Description of the task:
Write out every line of text in the material word for word, keeping the original line breaks, and leave the pictures out of your answer.

Data extract:
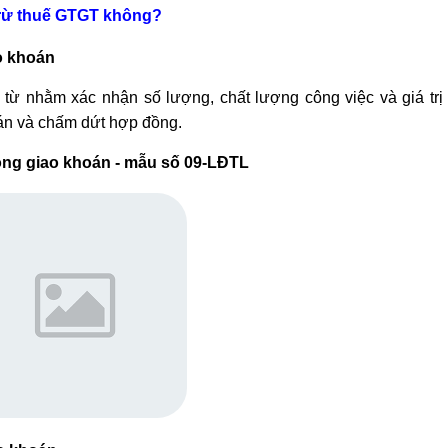
trừ thuế GTGT không?
ao khoán
 từ nhằm xác nhận số lượng, chất lượng công việc và giá trị
oán và chấm dứt hợp đồng.
đồng giao khoán - mẫu số 09-LĐTL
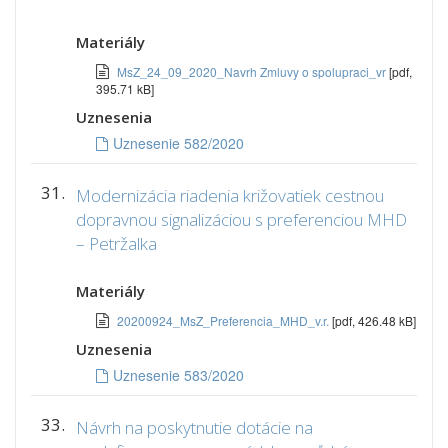
Materiály
MsZ_24_09_2020_Navrh Zmluvy o spolupraci_vr
[pdf,
395.71 kB]
Uznesenia
Uznesenie 582/2020
31.
Modernizácia riadenia križovatiek cestnou
dopravnou signalizáciou s preferenciou MHD
– Petržalka
Materiály
20200924_MsZ_Preferencia_MHD_v.r.
[pdf, 426.48 kB]
Uznesenia
Uznesenie 583/2020
33.
Návrh na poskytnutie dotácie na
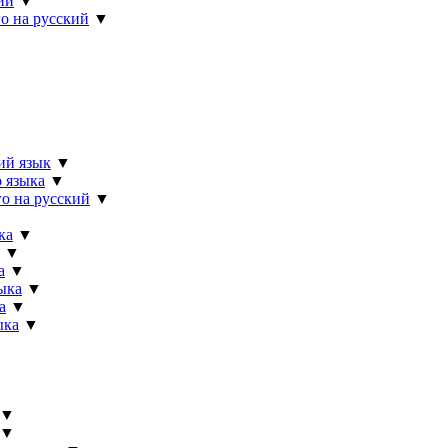
ий
▼
о на русский
▼
ий язык
▼
 языка
▼
о на русский
▼
ка
▼
▼
а
▼
ыка
▼
а
▼
ыка
▼
▼
▼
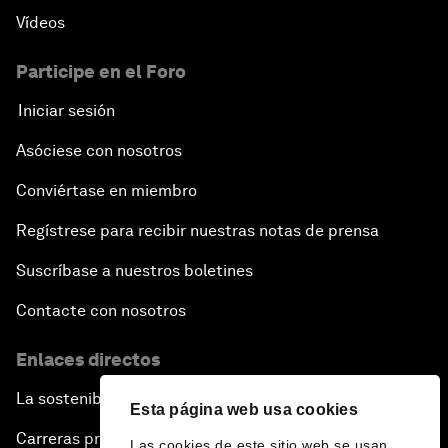
Vídeos
Participe en el Foro
Iniciar sesión
Asóciese con nosotros
Conviértase en miembro
Regístrese para recibir nuestras notas de prensa
Suscríbase a nuestros boletines
Contacte con nosotros
Enlaces directos
La sostenibilidad en el Foro
Esta página web usa cookies
Carreras profesionales
Las cookies de este sitio web se usan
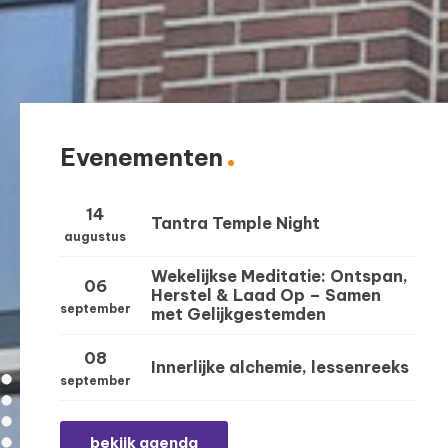
Evenementen
14
Tantra Temple Night
augustus
Wekelijkse Meditatie: Ontspan,
06
Herstel & Laad Op – Samen
september
met Gelijkgestemden
08
Innerlijke alchemie, lessenreeks
september
bekijk agenda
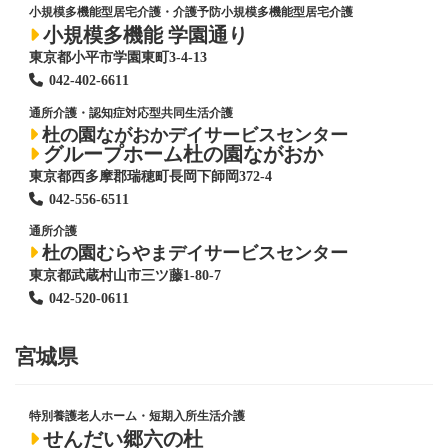
小規模多機能型居宅介護・介護予防小規模多機能型居宅介護
小規模多機能 学園通り
東京都小平市学園東町3-4-13
042-402-6611
通所介護・認知症対応型共同生活介護
杜の園ながおかデイサービスセンター
グループホーム杜の園ながおか
東京都西多摩郡瑞穂町長岡下師岡372-4
042-556-6511
通所介護
杜の園むらやまデイサービスセンター
東京都武蔵村山市三ツ藤1-80-7
042-520-0611
宮城県
特別養護老人ホーム
・短期入所生活介護
せんだい郷六の杜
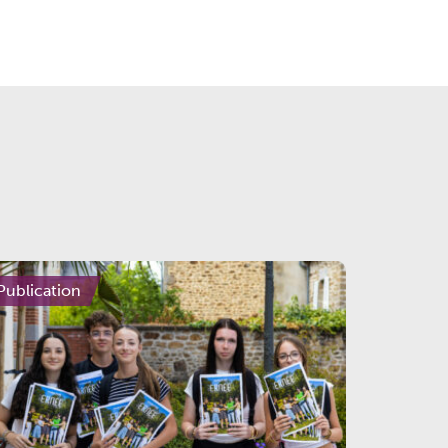
Publication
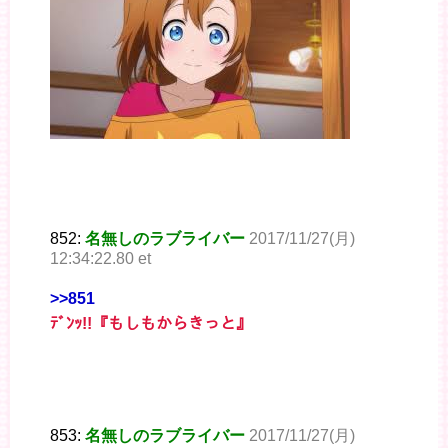
852:
名無しのラブライバー
2017/11/27(月)
12:34:22.80 et
>>851
ﾃﾞﾝｯ!!『もしもからきっと』
853:
名無しのラブライバー
2017/11/27(月)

Answer to this exercise:
trừ thuế GTGT không?
ao khoán
 từ nhằm xác nhận số lượng, chất lượng công việc và giá trị
oán và chấm dứt hợp đồng.
đồng giao khoán - mẫu số 09-LĐTL
Materiály
MsZ_24_09_2020_Navrh Zmluvy o spolupraci_vr
[pdf,
395.71 kB]
Uznesenia
Uznesenie 582/2020
31.
Modernizácia riadenia križovatiek cestnou
dopravnou signalizáciou s preferenciou MHD
– Petržalka
Materiály
20200924_MsZ_Preferencia_MHD_v.r.
[pdf, 426.48 kB]
Uznesenia
Uznesenie 583/2020
33.
Návrh na poskytnutie dotácie na
ий
▼
о на русский
▼
ий язык
▼
 языка
▼
о на русский
▼
ка
▼
▼
а
▼
ыка
▼
а
▼
ыка
▼
▼
▼
Vídeos
Participe en el Foro
Iniciar sesión
Asóciese con nosotros
Conviértase en miembro
Regístrese para recibir nuestras notas de prensa
Suscríbase a nuestros boletines
Contacte con nosotros
Enlaces directos
La sostenibilidad en el Foro
Esta página web usa cookies
Carreras profesionales
Las cookies de este sitio web se usan
Evenementen
14
Tantra Temple Night
augustus
Wekelijkse Meditatie: Ontspan,
06
Herstel & Laad Op – Samen
september
met Gelijkgestemden
08
Innerlijke alchemie, lessenreeks
september
bekijk agenda
小規模多機能型居宅介護・介護予防小規模多機能型居宅介護
小規模多機能 学園通り
東京都小平市学園東町3-4-13
042-402-6611
通所介護・認知症対応型共同生活介護
杜の園ながおかデイサービスセンター
グループホーム杜の園ながおか
東京都西多摩郡瑞穂町長岡下師岡372-4
042-556-6511
通所介護
杜の園むらやまデイサービスセンター
東京都武蔵村山市三ツ藤1-80-7
042-520-0611
宮城県
特別養護老人ホーム
・短期入所生活介護
せんだい郷六の杜
Publication
852:
名無しのラブライバー
2017/11/27(月)
12:34:22.80 et
>>851
ﾃﾞﾝｯ!!『もしもからきっと』
853:
名無しのラブライバー
2017/11/27(月)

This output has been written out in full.